Plasmoids are that thing. no need for rendering on either side of the network: push data, render locally.

data can be merged with other data; rendered GUIs can't.

Martin Gräßlin said...

@P.Jay: "So with Wayland depending on KMS I see big problems coming."
and Wayland does not depend on KMS. QtWayland runs on the raspberry pi - proprietary driver, no KMS and still: it works. Wayland is just a protocol to exchange buffers.

You are not the only one getting it wrong, there is lots of FUD around Wayland especially as people get confused about what Wayland allows and what Weston (reference implementation of a Wayland compositor) requires.

I don't see any reason why Wayland should not work with NVIDIA's driver and personally I'm sure that the driver already supports it in the NVIDIA labs.

Christof Donat said...

@Aaron: Maybe I am not enough into toolkit development to understand in which way X stands in the way when you decide to do the rendering in den toolkit and only transfer images to the X Server.

Also I agree, that QML is really cool stuff, but it is on another layer in a complete software stack.

On the sub pixel rendering thing: yes, it is not a too big thing, but it does not allow for a perfect look and even when not currently dragging the window it might have parts on different screens, so the application must know and render its view accordingly. Every toolkit in every application needs to support that in order to have a decent look in the whole system. You might just recall how hard it seems to have been to move something like e.g. OpenOffice to a modernized toolkit some years ago.

The Router GUI: I see a different movement there. For me it looks like everyone is using a model similar to the one I have described, but with HTTP as protocol, HTML as content description, CSS as rendering information and JavaScript for more or less GUI logics.

Your approach would make at least three applications necessary: one for Unix/Linux, one for MacOS and one for Windows. Guess, which applications the router vendors will provide. I have such a managed switch, and am glad, that they still left the WebGUI available.

maybe our vision there even is not too much different. In my model rendering would happen on the Machine with the display as well, but the protocol and data structures would be standardized - similar to HTTP/HTML/CSS/JS, but better. Your model has many proprietary protocols with proprietary client applications for each of them.

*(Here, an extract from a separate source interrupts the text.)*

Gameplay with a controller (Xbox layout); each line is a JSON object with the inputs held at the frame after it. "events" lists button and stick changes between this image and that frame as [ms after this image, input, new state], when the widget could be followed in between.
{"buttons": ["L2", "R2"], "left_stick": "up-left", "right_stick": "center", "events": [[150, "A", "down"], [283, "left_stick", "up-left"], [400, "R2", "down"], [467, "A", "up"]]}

@Josef: Yes, that dogmatism is a bit what scares my about the wayland hype. What scares me even more is how many people blindly follow that dogmas and repeat them as their mantra instead of questioning them in order to find out if they actually are an as good idea as they are sold to be.

Josef said...

@ Christof Donat
But as I understand it wayland is designed to work in a similar way they have forced xorg to work the last the ten years? I don't think real network tranpaens in the original way or server side rendering exist if you use a modern toolkit on xorg? Booth already work in a wayland way if you don't use xlib or motif or similar?